Frontier’s heavy Q1 HSI losses mean more big broadband market share gains for cable

While the comprehensive research tallies aren’t yet in, cable will once again pick up significant gains in wireline broadband market share in the first quarter.

Comcast added 438,000 high-speed internet (HSI) users in the quarter, while Charter Communications picked up 428,000. This compared to only narrow gains for the major telco operators. 

RELATED: Frontier loses another 100K broadband subscribers in Q1, sets focus on retaining profitable customers

On Wednesday, Frontier Communications reported that it lost 102,000 broadband customers as the company looked to scrub its ranks of low-profit subscribers leveraging promotions. The loss offset a modest gain by AT&T, which added only 115,000 after attribution of its DSL customer base was factored in. Verizon FiOS reported a thin gain of 35,000 customers in the first quarter. 

RELATED: Charter added 1.6M broadband users in 2016; cable operators now control 63% of market

Cable operators collectively added nearly 3.3 million high-speed internet (HSI) subscribers in 2016, taking another chunk of market share away from phone companies, which lost nearly 600,000 subscribers over the course of the year, according to Leichtman Research Group.

Charter Communications led all gainers, adding more than 1.6 million broadband users.
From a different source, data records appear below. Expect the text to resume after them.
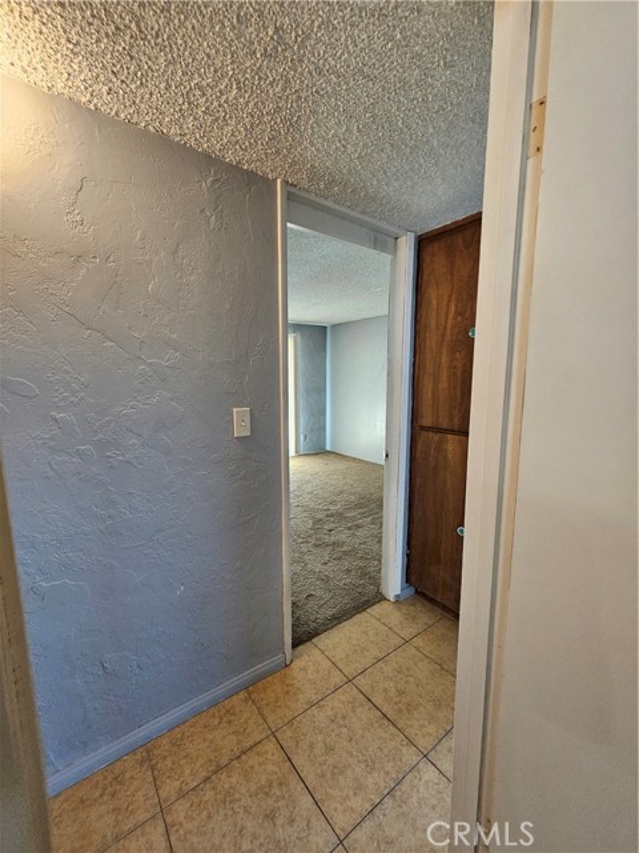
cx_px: 320
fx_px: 320
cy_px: 426
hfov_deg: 89.9
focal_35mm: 13
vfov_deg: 106.2
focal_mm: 2.2
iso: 400
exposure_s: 1/60
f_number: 2.2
Charter controlled 22.4 million HSI accounts at the end of 2016, second only to Comcast, which added just under 1.4 million internet customers in 2016 and had 24.7 million HSI subscribers at the end of the year. 

Cable companies hauled in 122% of broadband additions in 2016 compared to 106% in 2015 and 89% in 2014. Cable operators now control about 63% of the nearly 92.9 million U.S. broadband customers. 

While cable’s 3.3 million subscriber additions were roughly flat with 2015, telco’s wireline losses accelerated from around 185,000 in 2015.